Guatemala’s new government makes extortion its top security priorit

Guatemalan President Bernardo Arévalo’s new administration says it will make addressing widespread extortion its top security priority.

Interior Minister Francisco Jiménez, a security expert who has previously held the position, explained that Guatemala’s extortion problem is different from that in some neighboring countries.

Only about 20% of the extortion cases are attributable to gangs, while the rest are gang “imitators,” Jiménez said, meaning that opportunistic criminals trade on the violent reputation of the gangs to extract money from people.

Authorities also trace most of the extortion back to Guatemala’s prisons, where inmates use contraband phones to threaten and terrorize small business owners.

“As President Arévalo said, the issue of extortion is what we are going to make a particular priority this year,” Jiménez told The Associated Press in a telephone interview this week.

To address it, Jiménez said the government would launch a public awareness campaign against extortion, reinforce the police and their intelligence capacity, especially within the prison system.

“We believe the majority of the extortion comes from the prison system, as well as other important crimes like kidnappings and hired killings that are organized inside the prisons,” Jiménez said.

A young shop owner on the outskirts of Guatemala’s capital, who requested anonymity to discuss the extortion she has suffered, said that she opens the doors of her small food shop each day fearing that a gang member will drop off a cell phone on which she would then receive a call demanding payment.

The woman said she had been extorted before and recalled when gang members gathered her and other business owners on her block to threaten them. “They asked for money in exchange for not cutting us to pieces,” she said.

Arévalo, who was sworn in during the early hours of Monday, also has focused his attention on the prison system, saying Wednesday that he believed that its deficiencies and corruption were a large part of Guatemala’s security challenges.

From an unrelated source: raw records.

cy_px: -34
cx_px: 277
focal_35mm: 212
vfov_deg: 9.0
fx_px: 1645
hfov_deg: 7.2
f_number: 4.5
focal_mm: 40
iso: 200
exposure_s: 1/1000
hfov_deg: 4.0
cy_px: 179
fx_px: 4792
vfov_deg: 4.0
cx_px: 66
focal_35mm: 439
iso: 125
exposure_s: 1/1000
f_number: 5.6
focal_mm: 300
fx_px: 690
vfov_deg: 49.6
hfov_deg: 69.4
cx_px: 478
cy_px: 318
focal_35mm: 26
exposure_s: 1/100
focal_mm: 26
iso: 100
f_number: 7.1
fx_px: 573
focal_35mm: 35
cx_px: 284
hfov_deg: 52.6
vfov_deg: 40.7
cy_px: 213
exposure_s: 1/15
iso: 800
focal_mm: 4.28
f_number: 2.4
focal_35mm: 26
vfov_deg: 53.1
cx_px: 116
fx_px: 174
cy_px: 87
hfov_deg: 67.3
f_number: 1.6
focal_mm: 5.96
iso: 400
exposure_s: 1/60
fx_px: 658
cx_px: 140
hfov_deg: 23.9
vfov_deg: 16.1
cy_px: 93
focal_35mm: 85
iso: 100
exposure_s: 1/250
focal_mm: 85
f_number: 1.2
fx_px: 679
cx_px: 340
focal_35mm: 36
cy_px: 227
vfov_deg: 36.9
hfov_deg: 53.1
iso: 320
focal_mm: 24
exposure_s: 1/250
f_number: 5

The problem is not isolated to Guatemala. Ecuador’s government has blamed much of its recent spiraling violence on the organized criminal groups that control the prisons. Mexico too has repeatedly found organized extortion groups operating inside its prisons.

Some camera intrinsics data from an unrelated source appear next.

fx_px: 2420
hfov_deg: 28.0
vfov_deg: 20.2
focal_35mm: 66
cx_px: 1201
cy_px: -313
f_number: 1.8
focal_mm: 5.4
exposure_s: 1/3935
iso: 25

Jiménez said another security priority would be going after drug trafficking operations, noting that their criminal enterprises often expand into other areas.

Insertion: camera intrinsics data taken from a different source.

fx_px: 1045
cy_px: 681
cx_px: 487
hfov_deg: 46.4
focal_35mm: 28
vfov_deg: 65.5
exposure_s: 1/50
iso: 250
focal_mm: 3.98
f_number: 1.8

Arévalo campaigned on going after Guatemala’s deep-rooted corruption, some of which is fueled by drug proceeds. But his ability to tackle that and many other issues could be hindered by the multiple investigations of him and his party by the Attorney General’s Office.

The U.S. government, the Organization of American States and others have said the investigations are politically motivated. Attorney General Consuelo Porras has been sanctioned by the U.S. government and accused of significant corruption.